On peut donc constater l'influence de ces lois générales. Avec la théocratie, l'hiératisme dans l'art, et dans l'art de la statuaire surtout. Avec les développements des idées métaphysiques, l'étude de la philosophie, la recherche d'un idéal dans l'art en prenant pour base l'examen attentif de la nature, le progrès par conséquent, mais aussi les erreurs et les chutes.
Devra-t-on conclure des observations précédentes relatives au contact des races diverses que, pour obtenir un Phidias, il convient de mettre en rapports intellectuels quelques Aryans et un Sémite, sous une certaine latitude? que les arts se forment comme les compositions chimiques, d'après une formule et un peu de chaleur ou un courant électrique? Non; mais dans l'étude historique des arts, comme dans celle de la philosophie, des mouvements de l'esprit humain,--et les arts ne sont autre chose qu'une éclosion intellectuelle,--il est nécessaire de bien connaître et de constater les conditions favorables ou défavorables à cette éclosion, par conséquent de signaler les courants, leurs mélanges et les produits successifs de ces mélanges.

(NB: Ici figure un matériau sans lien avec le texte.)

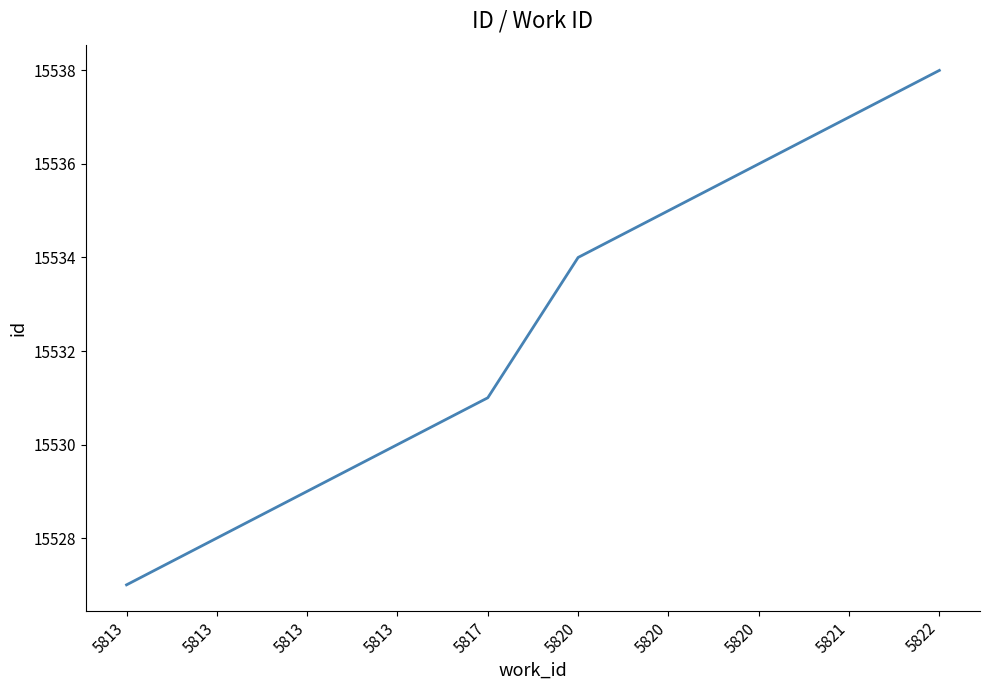

What is the maximum value shown in the chart?

15538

On s'est un peu trop habitué, peut-être, à traiter les questions d'art d'après ce qu'on appelle le sentiment; influence mobile comme la mode, fugitive, et qui a le grand inconvénient d'éloigner l'artiste de la recherche des causes, des origines, de l'idée philosophique sans laquelle l'art n'est qu'un métier ou l'emploi d'une recette.
Le sentiment, admettant qu'il faille compter avec lui, a besoin d'un point d'appui; où le trouvera-t-il, si ce n'est dans l'analyse, le raisonnement, l'observation et le savoir? Jugeons les choses d'art avec notre sentiment, si l'on veut, mais élevons notre sentiment, ou plutôt notre faculté de sentir, à la hauteur d'une science, si nous prétendons faire accepter nos jugements par le public impartial. D'ailleurs, n'en est-il pas un peu du sentiment comme de la foi, qui accepte, mais ne crée pas. À la raison humaine seule est réservée la faculté de créer; c'est la raison qui conduit à l'art par la recherche et le triage d'où ressort la définition et la conscience du beau et du bon; c'est la raison qui conduit à la philosophie par les mêmes procédés. On n'a jamais fait de philosophie passable avec ce que nous appelons le sentiment. Les Grecs, qui s'y connaissaient un peu, n'ont jamais cru que le sentiment seul pût guider, soit dans la pratique des arts, soit dans les jugements que l'on peut porter sur leurs productions. «Toutes choses étaient ensemble; l'intelligence les divisa et les arrangea», dit Anaxagore 61. Si la foi et le sentiment font des miracles, ce n'est pas de cette façon. La foi fait mouvoir les montagnes peut-être, mais elle ne sait ni ne s'enquiert de quoi les montagnes sont faites, ni pourquoi elles sont montagnes. Si elle le savait, elle se garderait de les déranger de leur place.
Qu'est-ce, dans les arts, que le sentiment des choses, sans la connaissance des choses?
Ce serait trop sortir de notre sujet que de nous étendre plus longtemps sur ces influences qui ont dirigé les arts de l'antiquité, soit dans la voie hiératique, soit dans la recherche du mieux. Il nous suffit d'indiquer quelques-uns de ces courants, avant de présenter le tableau de l'art de la statuaire pendant le moyen âge, tableau à peine entrevu, bien qu'il se développe chaque jour devant nos yeux.